- [WORK ORDER] Check every line of the entries below for the word "loop". Then give the number of lines that have it, with nothing added.

- [GIVEN DATA]
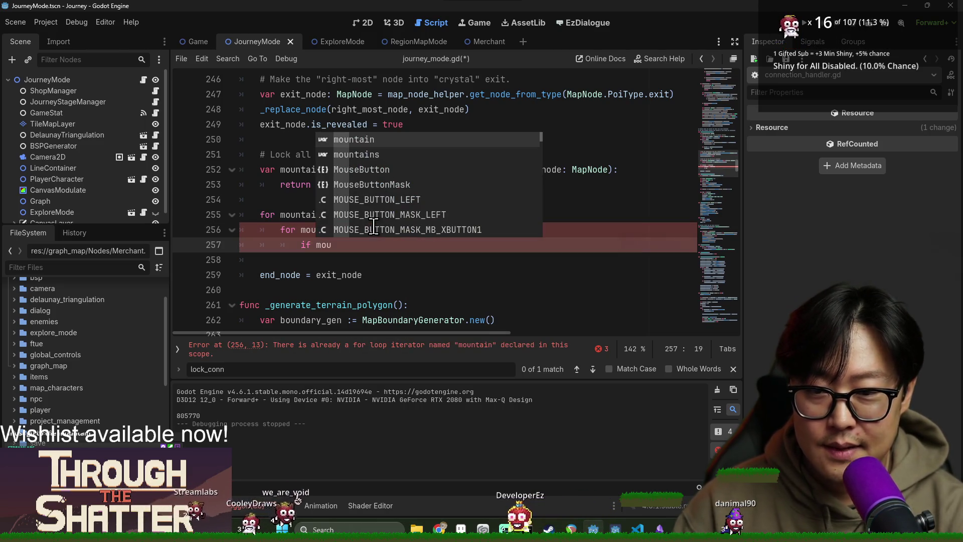
left_click(302, 229)
type("oth")
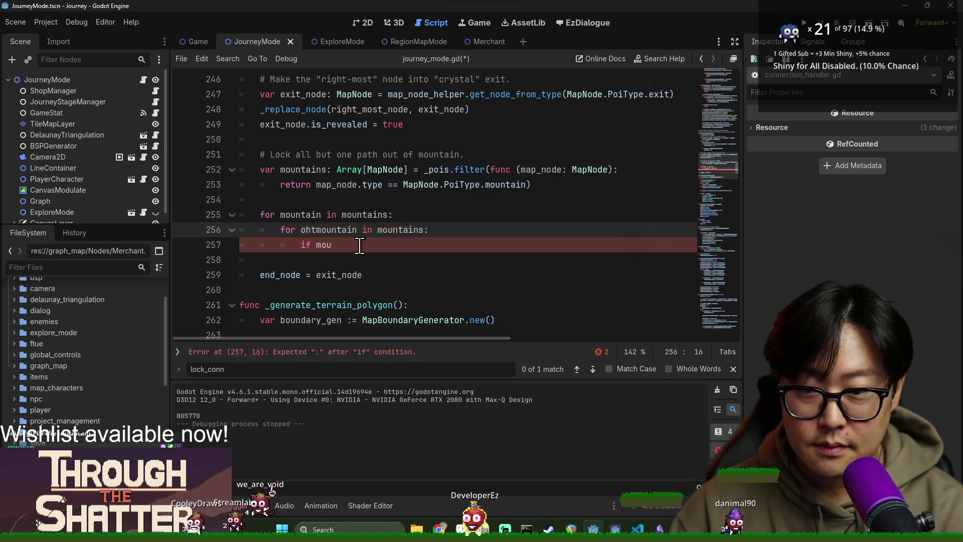
type("er_")
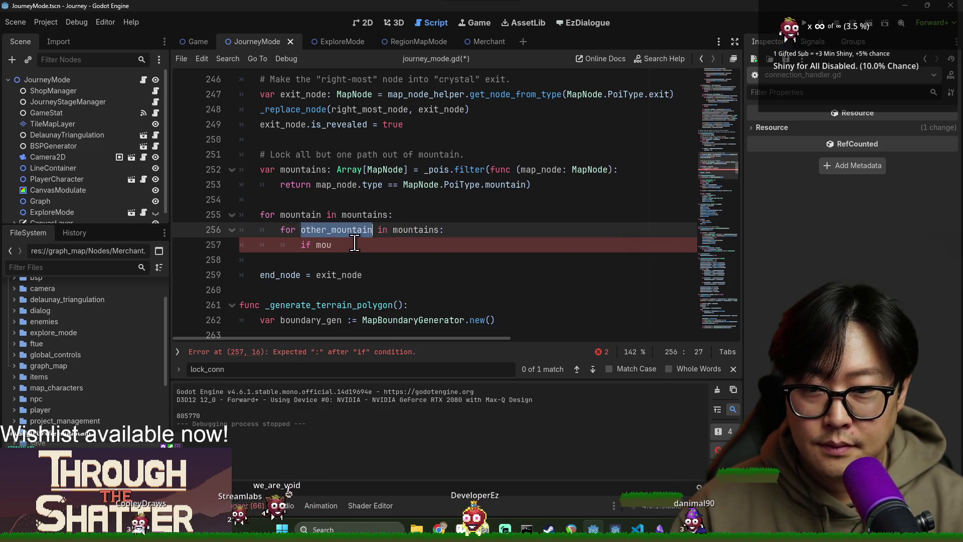
key("Down")
type("other_mountain")
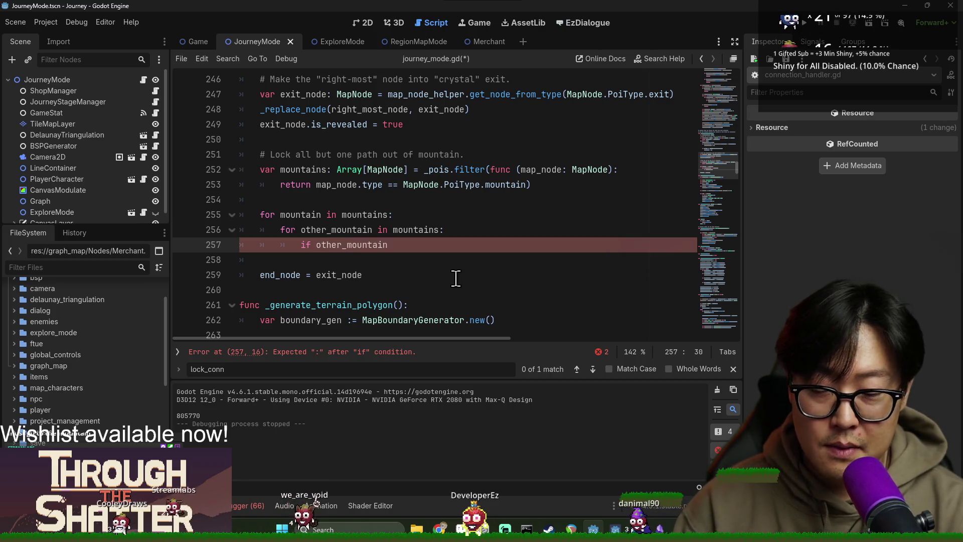
Close the lock_conn Find bar and insert a new line after the outer loop header.
left_click(733, 368)
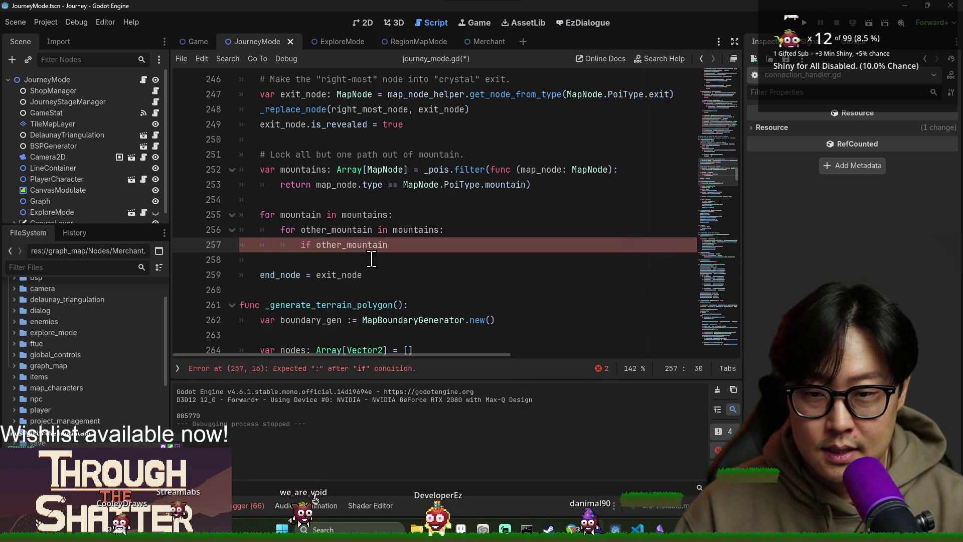
left_click(436, 229)
left_click(447, 216)
key("Return")
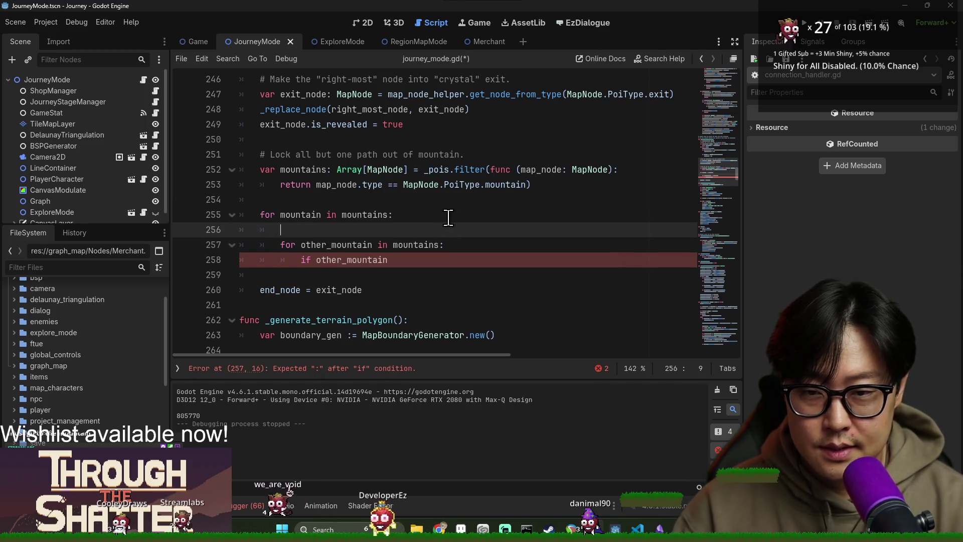
Declare 'var closest_mountain' typed as MapNode above the inner loop.
type("var ")
type("closest_m")
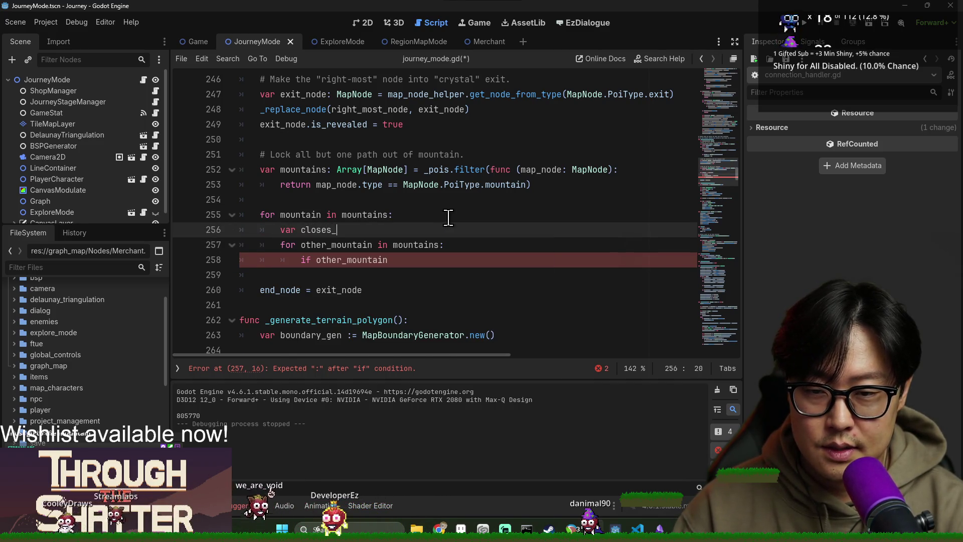
type("ountaind")
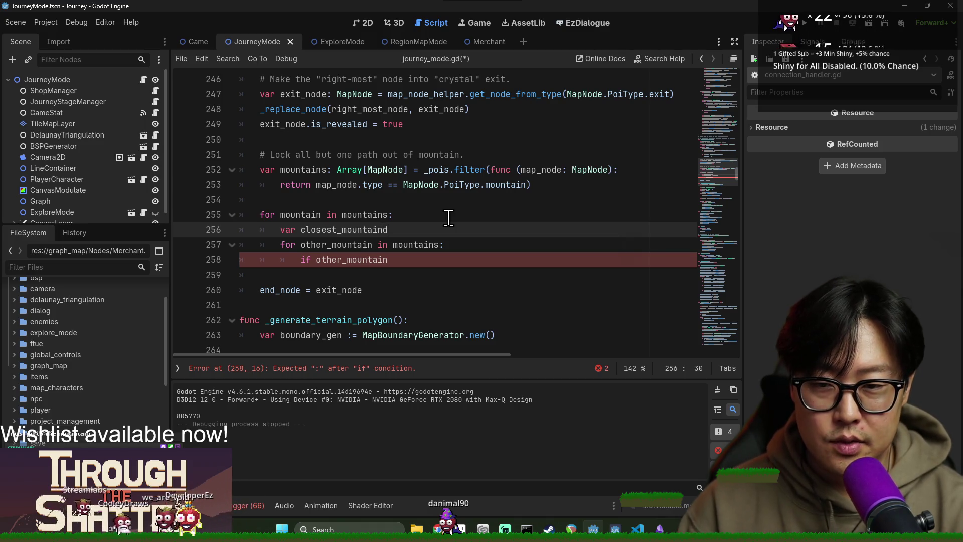
key("BackSpace")
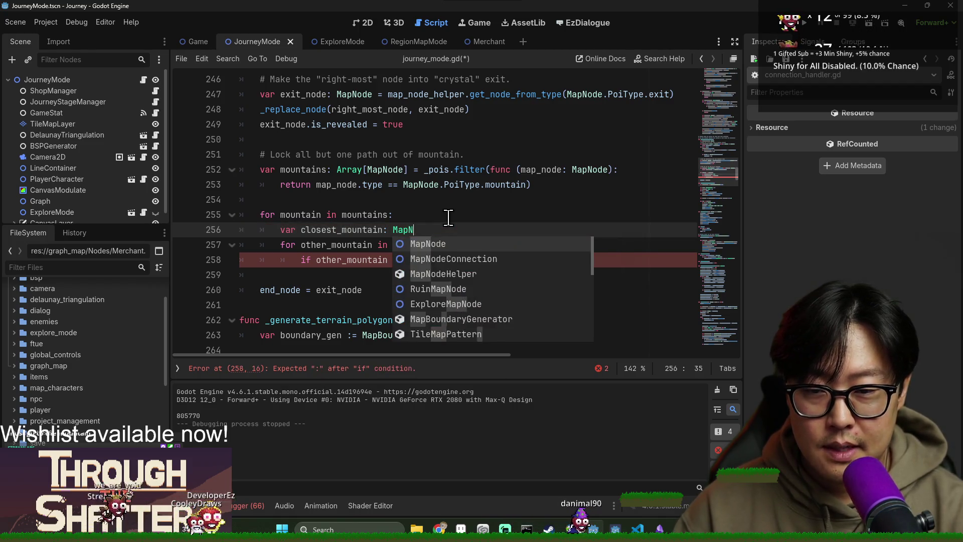
key("Return")
double_click(409, 245)
left_click(474, 232)
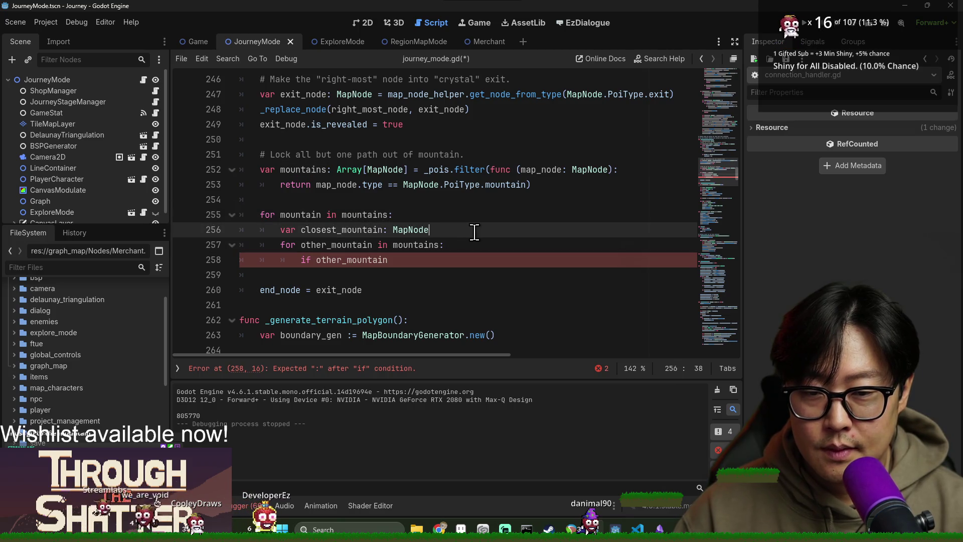
double_click(326, 231)
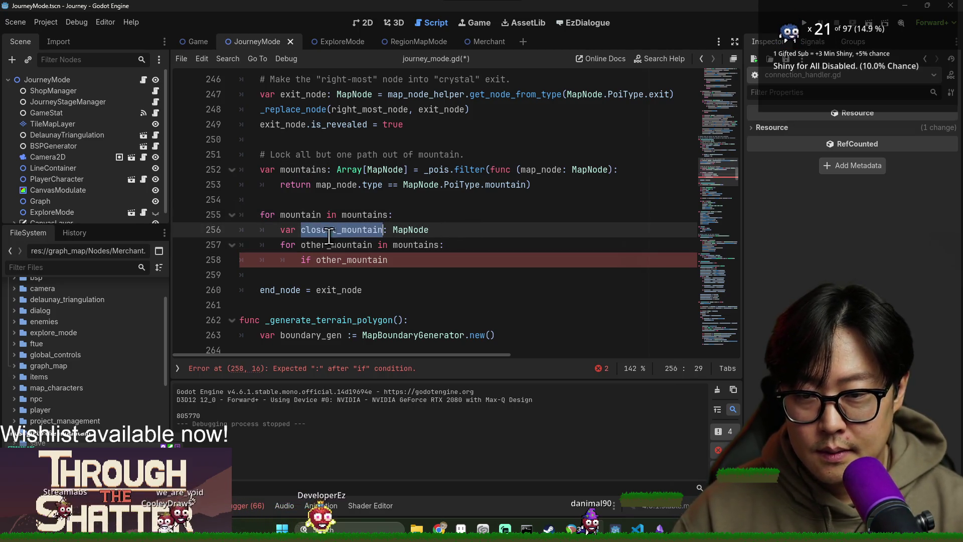
Extend line 258's condition with '!= mountain && connections.has_path()', then jump to the connections declaration.
left_click(357, 265)
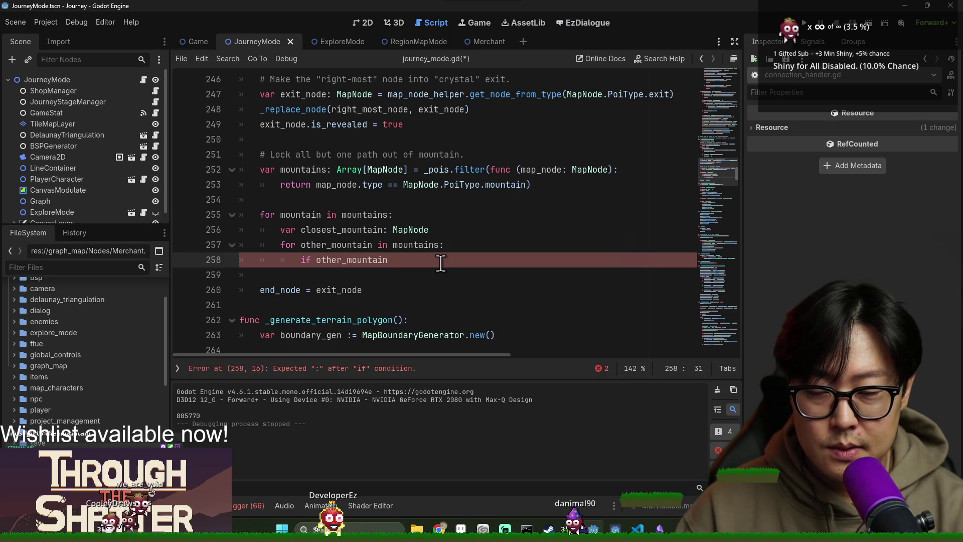
type("mountain")
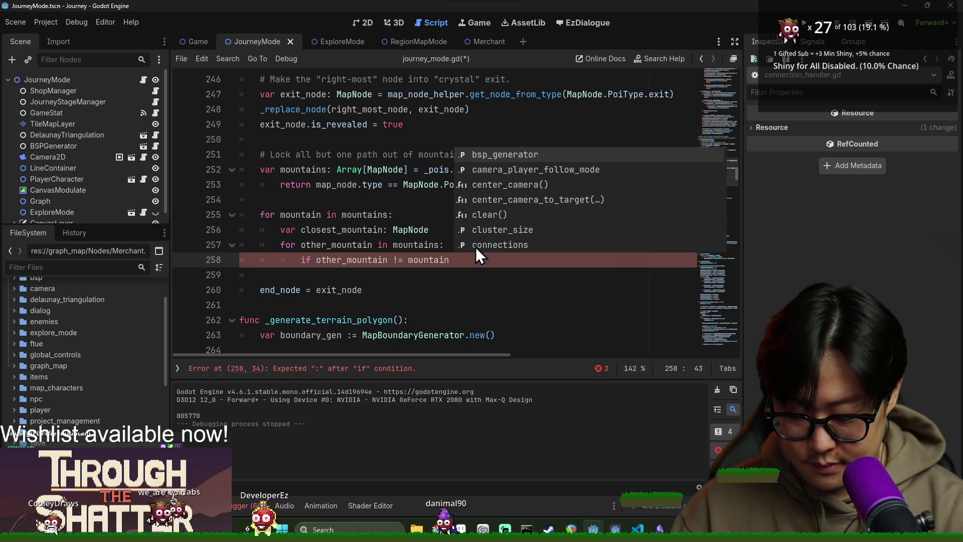
type(" && conn")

- [REPLY TO THE TASK] 2